I used bootx64_signed.efi of the latest driver, v2.3.

MODEL: SAMSUNG NT950XFG-KG71S BIOS : AMI P04VAD.350.230623.MP CPU : Intel 13th i7-1360P DISK : NVMe MZVL2512HCJQ

pbatard commented 9 months ago
  1. If this was true (i.e. if this was, as you assume, an issue linked to newer CPUs), I would get loads of reports from people unable to install Windows using Rufus on modern computers, since Rufus relies on UEFI:NTFS for that, which I don't. Therefore, we can safely conclude that your generalisation that this is a global issue rather than something that is linked to the specific environment you used, is incorrect.
  2. UEFI is designed to be CPU agnostic. And UEFI:NTFS is specs compliant with the UEFI specs. Therefore, if a CPU really had an issue booting UEFI-compliant software, then the issue would be with the CPU and not the software. Furthermore, in most cases, most UEFI booting issues are caused by the UEFI firmware from the machine, and have nothing to do with the CPU. And there again, if the platform UEFI firmware fails to boot software that is UEFI-specs compliant, then the issue is with the platform UEFI firmware.

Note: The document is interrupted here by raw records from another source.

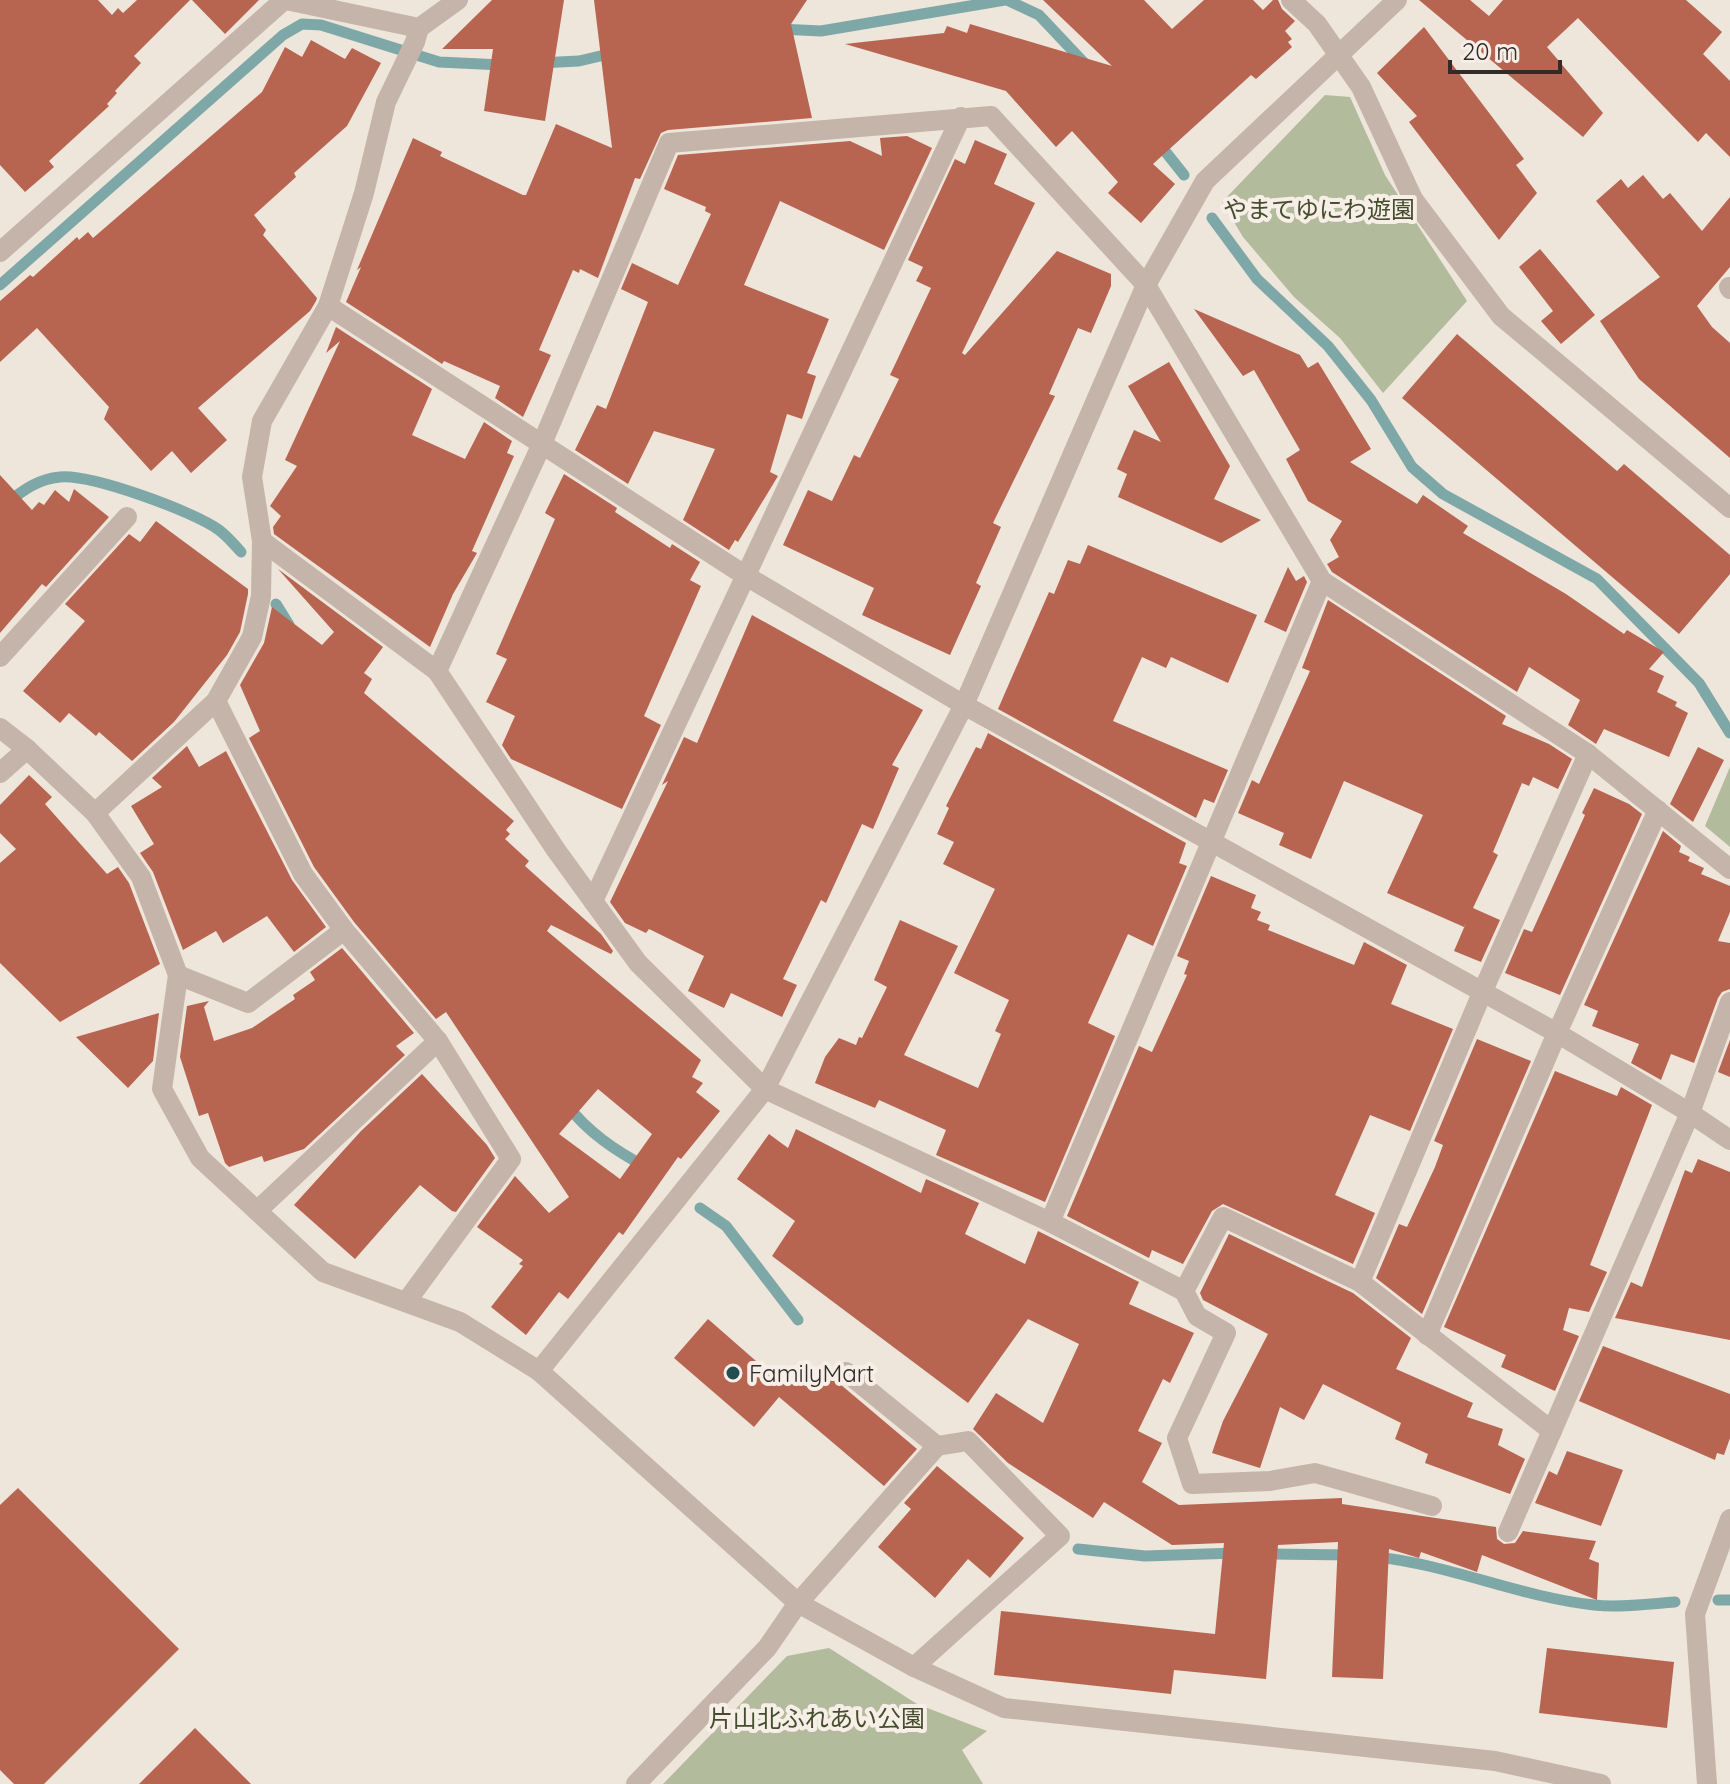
<svg xmlns="http://www.w3.org/2000/svg" width="1730" height="1784" font-family="Quicksand,'Noto Sans JP',sans-serif">
  <rect width="100%" height="100%" fill="#eee5db"/>
  <!-- green -->
  <g fill="#b3bb9d">
    <polygon points="1325,95 1350,97 1385,175 1467,301 1383,393 1340,338 1294,297 1243,237 1222,202"/>
    <polygon points="1730,767 1730,847 1705,826"/>
    <polygon points="829,1648 917,1704 987,1731 962,1750 983,1784 663,1784 787,1656"/>
  </g>
  <g fill="none" stroke-linecap="round" stroke-linejoin="round">
    <!-- stream -->
    <g stroke="#7ea8a8" stroke-width="11">
      <polyline points="1007,0 1039,15 1088,67"/>
      <polyline points="780,29 821,31 1005,0"/>
      <polyline points="539,63 579,61 613,53"/>
      <polyline points="1157,141 1184,175"/>
      <polyline points="1212,218 1257,279 1328,346 1371,400 1412,467 1443,494 1597,579 1699,683 1730,733"/>
      <polyline points="0,285 283,35 302,24 321,25 439,62 502,65"/>
      <path d="M0 508C19 494 35 479 60 477 91 474 193 511 219 530 227 536 234 544 241 552"/>
      <polyline points="276,604 289,625"/>
      <path d="M566 1104C588 1132 614 1150 646 1167"/>
      <polyline points="700,1208 726,1226 798,1320"/>
      <polyline points="1078,1549 1145,1556 1236,1553"/>
      <polyline points="1265,1554 1352,1555"/>
      <path d="M1377 1557C1451 1565 1520 1597 1594 1605 1620 1608 1648 1604 1675 1602"/>
      <polyline points="1718,1600 1730,1600"/>
    </g>
  </g>
  <!-- building -->
  <g fill="#b76551" fill-rule="evenodd">
    <polygon points="0,0 98,0 112,15 118,8 123,13 137,0 190,0 134,56 141,63 115,91 117,93 107,104 109,106 49,161 54,167 25,192 0,165"/>
    <polygon points="192,0 259,0 225,34"/>
    <polygon points="492,0 564,0 545,121 484,111 493,49 442,49"/>
    <polygon points="594,0 807,0 791,24 812,118 668,130 661,133 640,179 635,178 598,278 580,269 579,273 573,270 539,350 551,355 523,417 495,398 500,386 444,361 442,364 346,302 361,267 357,270 413,138 442,152 440,156 523,195 526,195 556,124 612,148"/>
    <polygon points="1043,0 1144,0 1172,29 1204,0 1253,0 1263,10 1273,0 1278,0 1282,9 1295,21 1285,31 1292,39 1288,42 1292,47 1256,79 1251,75 1153,164 1175,184 1141,223 1108,193 1118,182 1072,131 1056,147 1006,91 845,44 944,33 947,26 967,33 970,24 1112,66"/>
    <polygon points="1419,0 1470,0 1489,16 1503,0 1686,0 1722,32 1703,54 1730,81 1730,157 1706,133 1698,142 1578,18 1547,47 1603,113 1583,137"/>
    <polygon points="1424,27 1524,159 1516,165 1537,193 1499,240 1409,122 1417,116 1377,73"/>
    <polygon points="311,40 345,59 352,48 381,63 347,126 294,173 296,177 254,215 266,230 263,235 317,298 316,301 310,311 198,408 227,440 191,473 172,451 151,471 104,419 109,407 37,328 0,362 0,301 30,275 33,277 77,237 79,240 88,232 93,238 262,92 285,47 302,57"/>
    <polygon points="907,136 932,148 884,250 780,201 744,285 829,319 807,373 816,376 802,419 787,414 770,472 778,476 738,542 735,540 729,550 683,520 715,449 654,431 628,484 575,450 597,405 606,409 648,302 621,289 632,263 678,285 711,214 705,211 706,207 664,189 678,155 850,141 882,156 880,138"/>
    <polygon points="975,140 1007,154 994,184 1035,203 962,353 965,355 1057,251 1111,274 1111,286 1091,333 1078,328 1049,394 1055,396 993,523 1001,527 976,583 981,586 950,655 862,615 874,588 783,545 808,490 832,501 854,455 860,458 899,379 890,375 931,288 916,281 923,267 908,260 955,159 965,164"/>
    <polygon points="1643,175 1663,199 1670,193 1702,231 1730,197 1730,267 1697,306 1712,327 1730,343 1730,458 1639,379 1600,321 1660,277 1596,201 1621,179 1628,188"/>
    <polygon points="1540,249 1595,315 1561,344 1541,321 1553,311 1519,267"/>
    <polygon points="1194,309 1300,355 1308,368 1318,362 1371,449 1350,462 1417,504 1423,495 1468,526 1463,533 1566,594 1624,634 1627,630 1664,652 1649,669 1664,676 1657,692 1677,702 1675,706 1688,713 1669,757 1604,729 1596,744 1568,725 1580,700 1529,667 1517,692 1332,572 1327,564 1339,557 1330,540 1342,521 1308,501 1286,459 1300,450 1254,370 1243,376"/>
    <polygon points="336,327 432,389 412,435 465,459 484,422 512,441 507,453 514,456 472,551 477,553 453,594 430,647 274,534 273,527 281,516 270,506 297,466 285,460 340,341 326,353"/>
    <polygon points="1457,334 1617,471 1624,464 1730,555 1730,574 1679,634 1402,398"/>
    <polygon points="1169,362 1230,466 1214,499 1261,520 1221,543 1118,497 1127,474 1117,469 1134,430 1161,442 1128,386"/>
    <polygon points="564,474 617,508 615,512 670,548 672,544 700,562 690,580 701,586 644,716 661,725 622,809 511,759 502,745 515,716 486,702 507,659 496,654 555,519 545,513"/>
    <polygon points="0,475 32,510 39,502 44,505 55,490 69,502 74,489 109,517 46,587 42,584 0,633"/>
    <polygon points="156,521 248,589 248,594 240,632 227,655 174,722 132,761 99,732 96,736 69,713 60,723 23,691 85,621 65,604 129,534 140,542"/>
    <polygon points="1088,545 1257,615 1228,683 1171,657 1166,668 1142,657 1113,721 1228,770 1214,803 1204,799 1196,818 998,709 1049,592 1054,594 1068,560 1080,564"/>
    <polygon points="1288,567 1296,581 1304,576 1307,582 1286,632 1264,622"/>
    <path d="M278 569 383 647 364 673 372 679 364 693 514 821 506 830 510 834 505 839 529 861 525 866 601 934 613 951 611 954 551 925 547 931 701 1060 692 1077 703 1083 696 1092 720 1111 681 1159 678 1157 623 1235 619 1232 568 1299 559 1292 526 1335 491 1307 523 1266 519 1264 523 1260 477 1227 515 1176 549 1213 569 1197 446 1012 436 1019 354 922 314 867 249 738 260 731 240 685 264 643 272 607 322 645 334 632ZM598 1089 652 1134 620 1179 559 1134Z"/>
    <polygon points="1328,600 1506,716 1502,724 1549,744 1572,759 1558,789 1533,777 1529,786 1522,783 1493,852 1498,855 1473,908 1500,920 1481,962 1454,951 1466,923 1464,927 1387,893 1423,815 1344,781 1311,859 1279,845 1284,833 1238,813 1252,780 1259,784 1310,671 1302,668"/>
    <polygon points="752,615 923,710 892,765 899,768 873,829 862,824 826,903 821,900 783,979 797,985 782,1017 731,993 724,1008 688,991 704,956 649,929 646,933 625,923 610,902 668,781 662,785 684,737 697,743"/>
    <polygon points="988,733 1186,843 1179,863 1187,866 1153,946 1128,934 1088,1023 1115,1036 1045,1202 936,1155 946,1130 879,1100 875,1108 815,1083 825,1057 839,1038 856,1045 859,1037 862,1038 887,987 874,980 900,920 958,946 904,1055 978,1088 1001,1034 995,1031 1009,1000 954,973 995,889 943,864 954,842 937,834 949,808 946,806 976,747 981,749"/>
    <polygon points="187,746 199,767 226,751 292,880 326,927 294,952 267,916 223,943 216,931 183,950 153,872 140,853 154,844 131,806 162,787 152,778"/>
    <polygon points="1698,747 1724,760 1693,822 1670,804"/>
    <polygon points="29,775 52,797 45,804 107,874 118,867 129,883 160,964 60,1022 0,963 0,863 16,849 0,833 0,805"/>
    <polygon points="1594,788 1629,804 1642,814 1560,995 1505,973 1524,929 1532,932 1585,815 1582,813"/>
    <polygon points="1663,831 1681,846 1679,852 1690,857 1688,861 1704,868 1701,874 1730,886 1730,912 1718,941 1730,943 1730,989 1722,992 1718,998 1694,1063 1671,1054 1661,1080 1631,1063 1639,1044 1592,1026 1598,1011 1584,1005"/>
    <polygon points="1211,876 1256,895 1251,908 1261,912 1257,920 1270,925 1268,930 1354,965 1364,942 1407,965 1391,1004 1453,1029 1410,1131 1370,1115 1335,1195 1375,1213 1353,1264 1223,1204 1212,1211 1183,1264 1152,1250 1149,1258 1067,1216 1139,1046 1152,1052 1187,975 1184,974 1189,961 1177,956"/>
    <polygon points="342,948 414,1033 396,1046 405,1055 304,1149 264,1162 262,1156 229,1167 225,1163 208,1113 199,1116 180,1057 187,1006 209,1001 204,1007 214,1041 252,1028 295,999 293,995 315,980 310,972"/>
    <polygon points="159,1013 153,1061 128,1088 76,1037"/>
    <polygon points="1477,1039 1531,1061 1422,1314 1376,1278 1399,1224 1407,1227 1435,1167 1443,1145 1434,1141"/>
    <polygon points="1730,1040 1730,1077 1718,1072"/>
    <polygon points="1555,1071 1617,1096 1621,1087 1652,1105 1590,1265 1607,1272 1589,1312 1569,1308 1563,1330 1579,1336 1555,1391 1501,1367 1506,1355 1444,1327"/>
    <polygon points="422,1074 487,1145 495,1158 456,1212 452,1211 420,1185 355,1259 294,1205 361,1131"/>
    <polygon points="796,1129 921,1193 926,1179 979,1203 965,1234 1025,1264 1038,1231 1044,1234 1139,1282 1129,1304 1194,1333 1170,1383 1163,1379 1138,1431 1162,1443 1142,1482 1179,1505 1342,1498 1342,1504 1496,1527 1497,1539 1504,1544 1515,1543 1523,1531 1596,1541 1589,1559 1599,1563 1597,1600 1482,1555 1477,1572 1421,1552 1419,1558 1389,1549 1383,1679 1332,1677 1338,1542 1278,1545 1266,1679 1174,1670 1171,1694 994,1675 1001,1611 1215,1634 1224,1543 1172,1545 1104,1502 1093,1518 1008,1463 973,1429 996,1393 1043,1423 1079,1344 1028,1319 968,1403 772,1256 795,1221 737,1179 769,1134 788,1148"/>
    <polygon points="1698,1159 1730,1172 1730,1340 1615,1318 1631,1282 1642,1287 1685,1170 1692,1173"/>
    <polygon points="1229,1234 1353,1293 1411,1338 1396,1369 1473,1403 1467,1417 1503,1429 1498,1445 1525,1459 1510,1494 1425,1463 1428,1454 1395,1439 1401,1423 1323,1384 1304,1420 1280,1407 1260,1468 1212,1453 1223,1421 1268,1334 1203,1300 1200,1293"/>
    <polygon points="708,1319 780,1382 821,1368 917,1449 884,1486 779,1397 754,1427 674,1358"/>
    <polygon points="1603,1346 1730,1394 1730,1438 1724,1455 1717,1453 1715,1460 1579,1401"/>
    <polygon points="1567,1451 1623,1470 1601,1526 1535,1503 1549,1471 1557,1475"/>
    <polygon points="937,1466 1024,1538 990,1578 968,1559 935,1598 878,1547 911,1509 904,1503"/>
    <polygon points="18,1488 179,1649 44,1784 14,1784 0,1770 0,1505"/>
    <polygon points="1547,1648 1674,1662 1667,1728 1539,1713"/>
    <polygon points="195,1728 251,1784 139,1784"/>
  </g>
  <g fill="none" stroke-linecap="round" stroke-linejoin="round">
    <!-- minor -->
    <g stroke="#c5b4a9" stroke-width="20">
      <polyline points="286,0 419,28 458,0"/>
      <polyline points="1291,0 1317,24 1361,87 1413,199 1501,316 1730,508"/>
      <polyline points="1397,0 1205,181 1146,285 964,705 765,1089 539,1371 798,1603 914,1667 1004,1708 1495,1761 1601,1784"/>
      <polyline points="0,252 284,0"/>
      <polyline points="1729,287 1730,289"/>
      <polyline points="328,306 746,576 964,705 1557,1033 1690,1113 1730,1140"/>
      <polyline points="262,541 437,671 556,850 638,963 765,1089 1050,1222 1184,1291 1223,1217 1360,1282 1552,1431"/>
      <polyline points="0,657 127,517"/>
      <polyline points="437,671 541,446 669,143 991,116 1146,285 1322,581 1588,754 1730,869"/>
      <polyline points="216,701 303,874 344,930 438,1041 511,1159 406,1302"/>
      <polyline points="0,728 27,749 95,813 141,877 178,975 162,1089 200,1158 323,1272 460,1322 539,1371"/>
      <polyline points="0,773 27,749"/>
      <polyline points="95,813 216,701 252,637 261,596 262,541 252,477 262,421 328,306 364,193 386,102 415,42 419,28"/>
      <polyline points="593,901 961,117"/>
      <polyline points="178,975 248,1003 344,930"/>
      <polyline points="257,1211 438,1041"/>
      <polyline points="1050,1222 1322,581"/>
      <polyline points="1360,1282 1482,993 1588,754"/>
      <polyline points="1184,1291 1197,1316 1226,1333 1177,1438 1192,1484 1270,1481 1315,1473 1432,1506"/>
      <polyline points="1427,1335 1557,1033 1658,810"/>
      <polyline points="846,1372 937,1446"/>
      <polyline points="1508,1532 1690,1113 1730,1002"/>
      <polyline points="636,1784 767,1648 798,1603 937,1446 968,1441 1060,1536 914,1667"/>
      <polyline points="1707,1784 1695,1614 1730,1519"/>
    </g>
  </g>
  <!-- markers -->
  <circle fill="#234e4f" stroke="#f7efe7" stroke-width="3" cx="733" cy="1373" r="8"/>
  <g text-anchor="middle" dominant-baseline="central" stroke-width="8" stroke-linejoin="round" paint-order="stroke">
    <!-- park labels -->
    <g font-size="24" fill="#444e2f" stroke="#f7efe7">
      <text x="1319" y="209">やまてゆにわ遊園</text>
      <text x="817" y="1718">片山北ふれあい公園</text>
    </g>
    <!-- poi labels -->
    <g font-size="24" fill="#332b28" stroke="#f7efe7" text-anchor="start">
      <text x="749" y="1373">FamilyMart</text>
    </g>
  </g>
  <!-- scale -->
  <path d="M1450 60v12h110v-12" fill="none" stroke="#332b28" stroke-width="4"/>
  <text x="1462" y="60" font-size="24" fill="#332b28" stroke="#f7efe7" stroke-width="6" paint-order="stroke">20 m</text>
</svg>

  3. Since I have no clue how you created your UEFI:NTFS media, and again, I get no reports whatsoever from Rufus usage of UEFI:NTFS incompatibility with "newer CPUs" (whereas Rufus gets downloaded close to 3 million times each month, and I'd venture to say that at least a third of these downloads are for modern Windows installation, which will create a media with UEFI:NTFS, therefore I would most certainly get tons of reports if what you state was true), I will ask you to please recreate your media using Rufus, making sure you click on Show advanced drive properties, so that you then get a selectable UEFI:NTFS entry under Boot selection which is what you should use to create the media. Then you should place a EFI\Boot\bootx64.efi on the NTFS partition (a different one from the UEFI:NTFS one, as the point of UEFI:NTFS is to chain load a third-party UEFI bootloader residing on the NTFS partition — you could for instance use a GRUB UEFI bootloader) and see if that gets booted. Especially, your statement that "The NTFS volume is not found on the same disk on another computer" seems to hint that you simply did not create your UEFI:NTFS media properly.